OptimizationAdvanced

Workflow Optimization

Parallel Agents & Token Reduction

Workflow Optimization

Running Agents in Parallel

Sequential execution is safe but slow. For independent tasks, parallel execution dramatically reduces total latency.

Pattern: Map-Reduce

  1. Map: Spawn $N$ agents, each handling a subset of the work (e.g., processing 10 files each).
  2. Wait: Aggregator waits for all promises to resolve.
  3. Reduce: Combine the results into a final report.
const results = await Promise.all(
  files.map(file => runAgent(file))
);

Reducing Token Consumption

Large contexts = high cost + slower inference.

1. Context Pruning

Don't dump the entire codebase into the prompt.

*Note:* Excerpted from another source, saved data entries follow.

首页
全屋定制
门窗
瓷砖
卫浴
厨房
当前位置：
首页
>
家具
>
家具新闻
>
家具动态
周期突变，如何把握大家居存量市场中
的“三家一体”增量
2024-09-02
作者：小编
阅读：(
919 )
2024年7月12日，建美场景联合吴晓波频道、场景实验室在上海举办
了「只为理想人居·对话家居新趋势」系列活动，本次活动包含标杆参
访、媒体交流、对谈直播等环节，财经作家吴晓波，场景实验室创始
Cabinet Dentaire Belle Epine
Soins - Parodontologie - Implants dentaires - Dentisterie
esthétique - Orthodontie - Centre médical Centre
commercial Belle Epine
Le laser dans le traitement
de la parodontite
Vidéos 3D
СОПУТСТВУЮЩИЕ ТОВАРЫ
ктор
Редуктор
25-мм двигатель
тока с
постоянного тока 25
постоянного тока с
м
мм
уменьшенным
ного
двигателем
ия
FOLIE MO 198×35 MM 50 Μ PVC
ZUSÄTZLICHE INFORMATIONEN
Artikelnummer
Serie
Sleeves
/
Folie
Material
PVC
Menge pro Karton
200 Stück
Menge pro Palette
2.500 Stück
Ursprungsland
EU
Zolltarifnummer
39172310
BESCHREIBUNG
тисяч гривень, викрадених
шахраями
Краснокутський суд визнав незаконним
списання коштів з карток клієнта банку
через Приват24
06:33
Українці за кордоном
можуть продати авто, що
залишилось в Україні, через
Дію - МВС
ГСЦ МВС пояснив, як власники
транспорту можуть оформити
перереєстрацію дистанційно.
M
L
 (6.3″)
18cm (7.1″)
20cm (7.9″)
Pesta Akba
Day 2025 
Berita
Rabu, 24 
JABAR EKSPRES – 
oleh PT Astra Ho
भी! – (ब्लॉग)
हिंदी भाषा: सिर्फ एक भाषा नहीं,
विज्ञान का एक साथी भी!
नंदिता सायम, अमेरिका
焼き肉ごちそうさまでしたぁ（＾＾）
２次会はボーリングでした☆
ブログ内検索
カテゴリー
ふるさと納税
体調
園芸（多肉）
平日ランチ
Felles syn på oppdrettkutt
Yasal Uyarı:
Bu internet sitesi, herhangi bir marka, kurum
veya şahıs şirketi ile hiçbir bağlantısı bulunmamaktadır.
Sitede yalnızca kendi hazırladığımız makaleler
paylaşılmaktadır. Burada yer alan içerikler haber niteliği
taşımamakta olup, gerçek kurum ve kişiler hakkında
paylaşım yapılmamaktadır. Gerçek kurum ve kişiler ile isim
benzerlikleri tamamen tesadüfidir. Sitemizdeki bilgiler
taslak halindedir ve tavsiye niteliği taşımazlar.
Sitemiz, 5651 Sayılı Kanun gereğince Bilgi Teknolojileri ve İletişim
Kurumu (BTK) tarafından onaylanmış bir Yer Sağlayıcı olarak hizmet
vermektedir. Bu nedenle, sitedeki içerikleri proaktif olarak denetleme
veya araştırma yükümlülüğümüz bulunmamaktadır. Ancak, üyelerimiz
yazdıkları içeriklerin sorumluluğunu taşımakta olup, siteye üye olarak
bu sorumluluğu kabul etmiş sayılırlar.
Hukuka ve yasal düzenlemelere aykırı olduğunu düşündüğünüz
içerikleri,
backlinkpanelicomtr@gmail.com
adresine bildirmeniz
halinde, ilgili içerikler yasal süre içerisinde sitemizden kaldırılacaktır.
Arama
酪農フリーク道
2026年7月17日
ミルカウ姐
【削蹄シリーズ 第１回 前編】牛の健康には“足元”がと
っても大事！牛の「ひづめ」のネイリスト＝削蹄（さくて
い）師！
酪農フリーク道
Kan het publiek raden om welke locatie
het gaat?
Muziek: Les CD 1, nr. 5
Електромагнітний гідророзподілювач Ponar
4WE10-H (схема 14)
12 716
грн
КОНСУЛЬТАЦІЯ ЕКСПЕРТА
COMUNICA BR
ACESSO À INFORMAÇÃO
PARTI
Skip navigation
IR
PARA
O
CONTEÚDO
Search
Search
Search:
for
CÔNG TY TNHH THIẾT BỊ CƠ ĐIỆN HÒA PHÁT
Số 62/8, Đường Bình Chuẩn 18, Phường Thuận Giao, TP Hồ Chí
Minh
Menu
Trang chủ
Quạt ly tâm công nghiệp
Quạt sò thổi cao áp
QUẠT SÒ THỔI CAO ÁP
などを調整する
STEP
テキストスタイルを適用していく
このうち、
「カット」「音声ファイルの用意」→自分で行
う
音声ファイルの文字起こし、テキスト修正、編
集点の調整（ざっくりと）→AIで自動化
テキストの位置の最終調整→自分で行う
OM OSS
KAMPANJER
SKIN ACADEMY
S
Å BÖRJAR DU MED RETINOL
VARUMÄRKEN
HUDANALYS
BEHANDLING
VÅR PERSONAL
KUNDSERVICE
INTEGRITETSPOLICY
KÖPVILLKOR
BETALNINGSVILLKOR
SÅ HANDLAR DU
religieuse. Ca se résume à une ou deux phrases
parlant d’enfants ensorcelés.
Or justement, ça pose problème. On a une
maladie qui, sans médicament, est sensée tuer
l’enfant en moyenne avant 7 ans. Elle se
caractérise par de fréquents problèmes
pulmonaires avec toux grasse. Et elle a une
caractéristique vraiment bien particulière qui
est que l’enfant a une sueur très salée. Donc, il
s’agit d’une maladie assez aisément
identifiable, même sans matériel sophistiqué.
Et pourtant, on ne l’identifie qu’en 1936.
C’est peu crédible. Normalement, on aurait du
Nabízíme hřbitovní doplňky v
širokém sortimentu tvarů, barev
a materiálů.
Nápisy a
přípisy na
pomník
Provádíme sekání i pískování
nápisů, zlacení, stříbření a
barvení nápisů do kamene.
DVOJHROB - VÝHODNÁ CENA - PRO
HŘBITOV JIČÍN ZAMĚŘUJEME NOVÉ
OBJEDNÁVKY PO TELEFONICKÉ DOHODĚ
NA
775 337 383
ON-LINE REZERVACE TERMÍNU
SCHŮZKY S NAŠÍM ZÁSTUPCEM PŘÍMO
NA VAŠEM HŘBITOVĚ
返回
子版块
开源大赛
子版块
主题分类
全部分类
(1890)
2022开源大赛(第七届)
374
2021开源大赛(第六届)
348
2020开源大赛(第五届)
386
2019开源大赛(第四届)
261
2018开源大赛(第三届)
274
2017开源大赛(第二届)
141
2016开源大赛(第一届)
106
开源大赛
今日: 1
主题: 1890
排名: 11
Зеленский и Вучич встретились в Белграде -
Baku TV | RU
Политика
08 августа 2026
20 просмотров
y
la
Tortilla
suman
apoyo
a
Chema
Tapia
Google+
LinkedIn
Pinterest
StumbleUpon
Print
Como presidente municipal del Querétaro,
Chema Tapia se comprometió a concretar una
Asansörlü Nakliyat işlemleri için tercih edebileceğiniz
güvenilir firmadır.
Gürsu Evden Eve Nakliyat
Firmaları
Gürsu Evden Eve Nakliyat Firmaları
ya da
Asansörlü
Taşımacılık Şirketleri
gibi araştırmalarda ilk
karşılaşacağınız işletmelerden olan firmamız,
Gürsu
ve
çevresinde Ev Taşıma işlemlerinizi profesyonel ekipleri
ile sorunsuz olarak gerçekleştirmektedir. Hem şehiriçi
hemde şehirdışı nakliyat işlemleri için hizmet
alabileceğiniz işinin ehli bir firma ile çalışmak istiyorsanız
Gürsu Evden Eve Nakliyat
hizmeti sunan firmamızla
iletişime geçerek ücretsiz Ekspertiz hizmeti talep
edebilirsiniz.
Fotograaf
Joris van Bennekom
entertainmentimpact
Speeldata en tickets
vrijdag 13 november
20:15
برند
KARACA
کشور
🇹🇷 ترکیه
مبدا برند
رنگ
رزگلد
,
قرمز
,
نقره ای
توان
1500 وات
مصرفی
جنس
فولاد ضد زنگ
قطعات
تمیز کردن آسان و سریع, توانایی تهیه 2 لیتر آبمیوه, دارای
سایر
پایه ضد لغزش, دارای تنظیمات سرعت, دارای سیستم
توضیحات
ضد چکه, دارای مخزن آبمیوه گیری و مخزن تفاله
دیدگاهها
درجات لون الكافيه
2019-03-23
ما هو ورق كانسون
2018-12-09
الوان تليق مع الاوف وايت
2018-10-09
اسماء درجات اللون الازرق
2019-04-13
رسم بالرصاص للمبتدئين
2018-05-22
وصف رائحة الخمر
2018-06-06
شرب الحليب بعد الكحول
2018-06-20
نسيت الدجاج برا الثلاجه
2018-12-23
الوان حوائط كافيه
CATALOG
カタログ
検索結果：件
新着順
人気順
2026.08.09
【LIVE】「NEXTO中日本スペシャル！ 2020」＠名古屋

  • Use grep or cscope to find relevant lines.
  • Use SKILL.md (summaries) instead of full implementation files during the planning phase.

2. Incremental Summarization

If a conversation gets too long:

  1. Ask the model to summarize the progress.
  2. Flush the history.
  3. Inject the summary as the new "system prompt" context.

3. Specific Output Formats

Ask for JSON or concise bullet points. Verbose prose wastes output tokens.

Caching

Cache tool outputs. If an agent asks for git status twice in 5 seconds, serves the cached result to save time and API calls.